Paul Young, head of the School of Chemistry and Molecular Biosciences, said his researchers tested 100 different versions of a protein before choosing the one that showed most promise against the coronavirus.

He said the trials would test whether the candidate induces the immune response the team is expecting. If so, human trials could begin by June.

“What we are aiming for is [a vaccine in] somewhere between 12 and 18 months, which is remarkably quick,” Young added.

The Pittsburgh consortium has already conducted initial tests of a vaccine candidate on mice and discovered that it can induce an immune response against the Covid-19 coronavirus at levels that might prevent infection.

Specimens await testing for Covid-19. Photo: AFP/Darryl Dyck

They used a patch design known as a micro-needle array, consisting of 400 tiny needles made out of sugar and a spike protein, to give the vaccine more potency. This targets the skin, where the immune reaction is strongest.

Researchers said it was too early to determine whether there would be a lasting immune response against the virus, nor how long it was effective. The consortium hopes to begin human clinical trials within the next few months.

Hong Kong University, which joined the CEPI partnership two weeks ago, was given initial funding of US$620,000 to undertake preclinical testing of a candidate vaccine.

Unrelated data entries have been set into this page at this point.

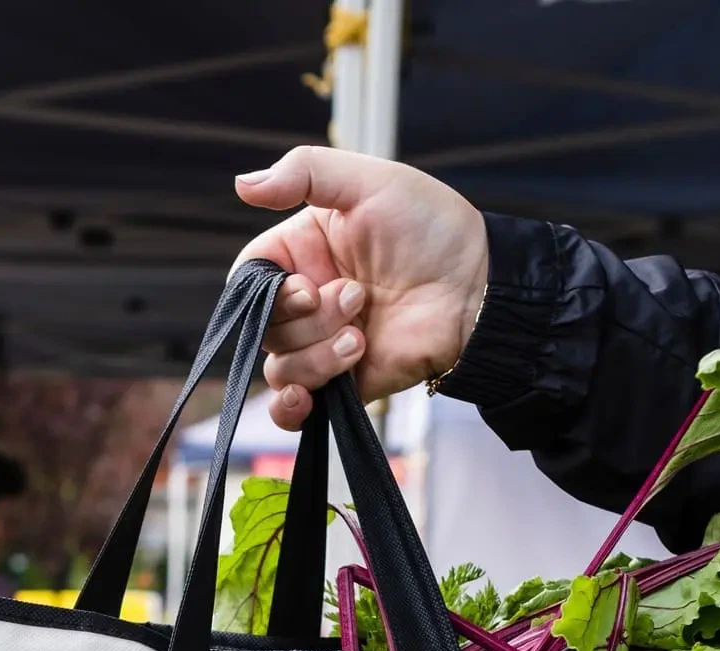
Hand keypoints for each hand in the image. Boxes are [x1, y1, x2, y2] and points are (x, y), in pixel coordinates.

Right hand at [234, 148, 487, 428]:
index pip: (250, 279)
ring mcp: (323, 345)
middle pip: (264, 328)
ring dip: (317, 356)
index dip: (267, 292)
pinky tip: (306, 398)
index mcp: (304, 253)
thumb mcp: (369, 182)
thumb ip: (304, 173)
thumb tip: (242, 184)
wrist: (477, 290)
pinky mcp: (343, 384)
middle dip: (306, 320)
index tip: (307, 286)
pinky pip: (293, 409)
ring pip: (280, 368)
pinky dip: (290, 409)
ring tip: (362, 338)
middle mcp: (309, 302)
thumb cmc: (432, 229)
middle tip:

Its prototype uses a weakened version of the flu virus that was adapted to express the surface protein of the Covid-19 coronavirus.

The same approach was used to develop preclinical vaccine candidates against Middle East Respiratory Syndrome, another novel coronavirus.

No timetable has been announced for the start of preclinical testing.

Motorists are screened for Covid-19 infection at a ‘drive-thru’ facility offered by KPJ Damansara Specialist Hospital in Petaling Jaya, Malaysia, March 28, 2020. Photo: AFP via NurPhoto/ Aizuddin Saad

Meanwhile, the National University of Singapore and US pharmaceutical  firm Arcturus Therapeutics expect to start clinical trials of a candidate later this year that uses a non-viral delivery system to produce proteins.

Their clinical method, which uses nanoparticle technologies, is designed to produce a response at much lower doses compared with traditional vaccines, which enables more people to be treated with a single batch.

“By using a molecular approach to measuring these outcomes, rather than waiting and seeing whether these happen clinically, we shorten the process from what would otherwise take six months down to a few days,” said Ooi Eng Eong, NUS’ deputy director of emerging infectious diseases.